UK Property

The British house price crash may never come


Of course practically every area where supply fails to keep up with demand – homes, GP appointments and so on – is heavily centralised and, practically speaking, controlled by the state. That the Government can’t overhaul the UK’s rigid and complex planning system is the fault of politicians, not migrants.

But even taking net migration out of the mix altogether, the Tories’ (now scrapped) housebuilding targets were still too low to meet demand. The UK has fallen so far behind on building over the past few decades, we are now in a position where a million new homes were needed yesterday.

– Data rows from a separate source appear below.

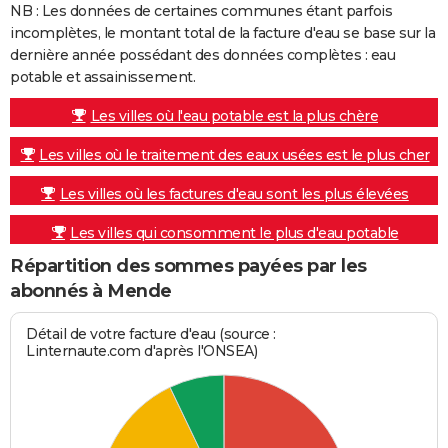
NB : Les données de certaines communes étant parfois
incomplètes, le montant total de la facture d'eau se base sur la
dernière année possédant des données complètes : eau
potable et assainissement.
Les villes où l'eau potable est la plus chère
Les villes où le traitement des eaux usées est le plus cher
Les villes où les factures d'eau sont les plus élevées
Les villes qui consomment le plus d'eau potable
Répartition des sommes payées par les
abonnés à Mende
Détail de votre facture d'eau (source :
Linternaute.com d'après l'ONSEA)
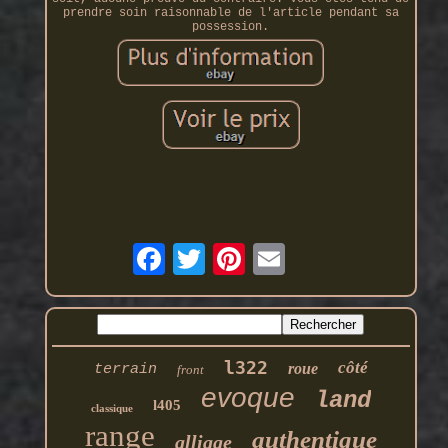
prendre soin raisonnable de l'article pendant sa
possession.
l322
côté
roue
terrain
front
evoque
land
l405
classique
range
authentique
alliage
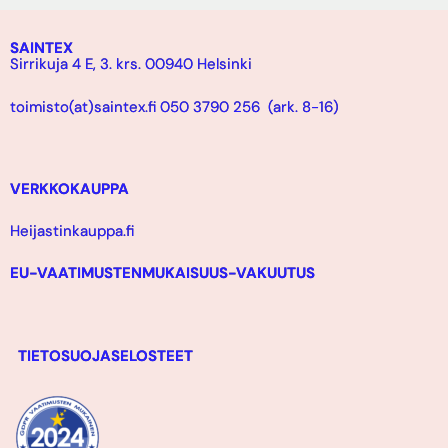
SAINTEX
Sirrikuja 4 E, 3. krs. 00940 Helsinki
toimisto(at)saintex.fi 050 3790 256 (ark. 8-16)
VERKKOKAUPPA
Heijastinkauppa.fi
EU-VAATIMUSTENMUKAISUUS-VAKUUTUS
TIETOSUOJASELOSTEET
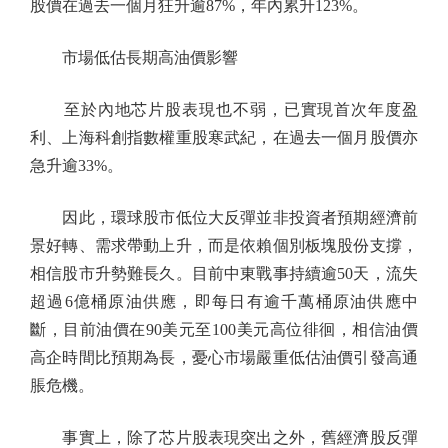
股價在過去一個月狂升逾87%，年內累升123%。
市場低估長期高油價影響
至於內地芯片股表現也不弱，已實現首次年度盈
利、上海科創指數權重股寒武紀，在過去一個月股價亦
急升逾33%。
因此，環球股市低位大反彈並非投資者預期經濟前
景好轉、需求帶動上升，而是依賴個別板塊股份支撐，
相信股市升勢難長久。目前中東戰事持續逾50天，流失
超過6億桶原油供應，即每日有逾千萬桶原油供應中
斷，目前油價在90美元至100美元高位徘徊，相信油價
高企時間比預期為長，憂心市場嚴重低估油價引發高通
脹危機。
事實上，除了芯片股表現突出之外，舊經濟股反彈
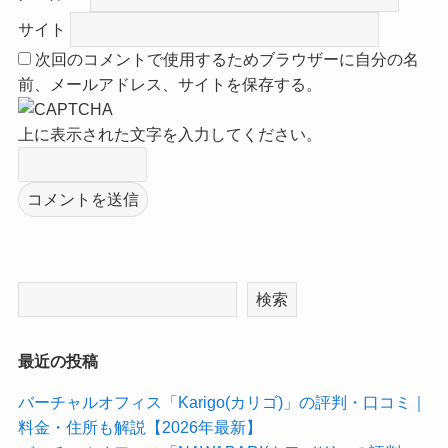
サイト
次回のコメントで使用するためブラウザーに自分の名
前、メールアドレス、サイトを保存する。
上に表示された文字を入力してください。
検索
最近の投稿
バーチャルオフィス「Karigo(カリゴ)」の評判・口コミ｜
料金・住所も解説【2026年最新】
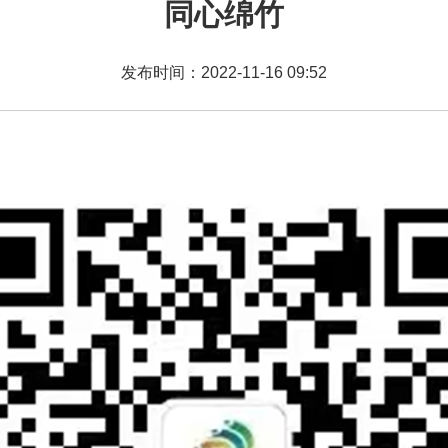
同心绵竹
发布时间：2022-11-16 09:52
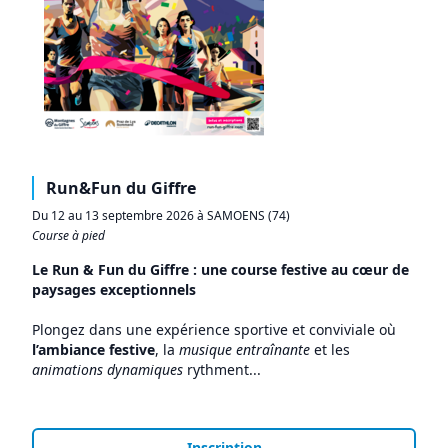
Run&Fun du Giffre
Du 12 au 13 septembre 2026 à SAMOENS (74)
Course à pied
Le Run & Fun du Giffre : une course festive au cœur de
paysages exceptionnels
Plongez dans une expérience sportive et conviviale où
l’ambiance festive
, la
musique entraînante
et les
animations dynamiques
rythment...
Inscription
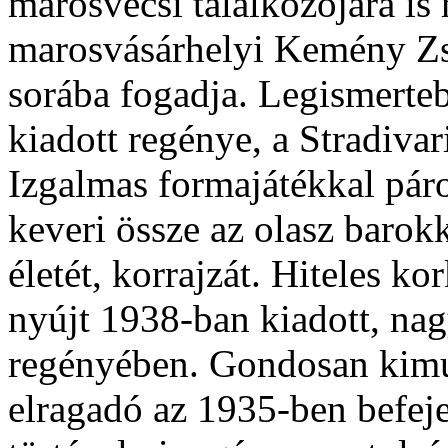
marosvécsi találkozójára is
marosvásárhelyi Kemény Zs
sorába fogadja. Legismerteb
kiadott regénye, a Stradiva
Izgalmas formajátékkal páros
keveri össze az olasz barok
életét, korrajzát. Hiteles k
nyújt 1938-ban kiadott, na
regényében. Gondosan kimun
elragadó az 1935-ben befej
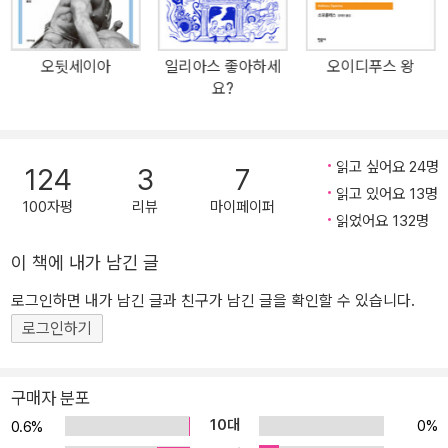
않는다. 아킬레우스의 진노를 잠재우는 것은 보상도 사죄도 아닌, 동
정심과 관용이다. 새 번역 『일리아스』는 관습적 가치를 벗어던진 휴
오뒷세이아
일리아스 좋아하세
오이디푸스 왕
머니즘을 독자에게 전한다. 감동을 배가하는 판화 이해를 깊게 하는
요?
해설 새 번역본에는 『일리아스』의 주요 장면이 담긴 에칭 판화를 싣
고 있으며, 이에 대한 옮긴이의 설명은 이해를 넘어서 감동을 전한다.
이들 판화는 존 플락스만(John Flaxman)의 드로잉을 바탕으로 여러
읽고 싶어요 24명
124
3
7
작가들이 제작한 것인데, 서사시의 내용을 충실히 담아내면서도 그
읽고 있어요 13명
묘사가 감정을 절제하는 호메로스의 어조와 어울린다. 아울러 작품
100자평
리뷰
마이페이퍼
읽었어요 132명
이해에 우선되는 신과 인간에 대한 소개는 등장인물에 대한 설명을
넘어서 작품에 대한 이해를 한층 높인다. 호메로스를 되살린 새 『일리
이 책에 내가 남긴 글
아스』 번역의 특징 이해가 쉽다 : 한자어보다는 토박이말, 문어체보다
로그인하면 내가 남긴 글과 친구가 남긴 글을 확인할 수 있습니다.
는 구어체를 활용했다는 점에서 ‘새로운 세대의 언어 감각’에 부합한
로그인하기
다. 이 현대적 표현들은 고전의 일반적 인상인 ‘딱딱함’을 벗어나게 한
다. 등장인물에게 따라다니는 수식어도 한결 이해하기 쉬운 표현으로
옮겼다. 생동감 있다 : 아가멤논과의 말다툼에서 부각되듯, 새 번역에
구매자 분포
서 중심인물 아킬레우스의 말투는 상당히 거칠다. 원전의 의도가 과
10대
0%
0.6%
장되지 않도록 조심하기 마련인 고전 번역과 차이가 난다. 굵은 선으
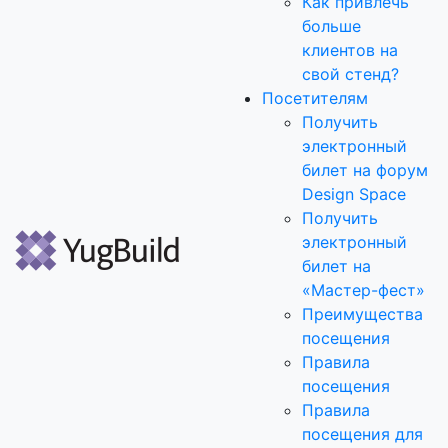
Как привлечь
больше
клиентов на
свой стенд?
Посетителям
Получить
электронный
билет на форум
Design Space
Получить
электронный
билет на
«Мастер-фест»
Преимущества
посещения
Правила
посещения
Правила
посещения для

I’m usually loath to jinx good news – but near-record high house prices are not the “good news” many have made them out to be. What some might call a “crash” would be more likely to reflect a market correction, which would still see house prices far beyond the median-salaried worker’s comfortable reach.

And that’s if prices drop. In January 2020, the average house price was £231,000; after everything the UK economy has been through, it’s now £291,000. Anyone who thinks this will change for the better without major policy reform (or a spectacular, unknown economic event) is kidding themselves. Even a temporary fall would likely correct itself in a matter of years.

The continued rise in prices, and the lack of any correction, are signs that the housing market is nothing like a market, but instead a rigged system in which those who already own homes will always be well ahead in the game – until politicians are brave enough to shake up the rules.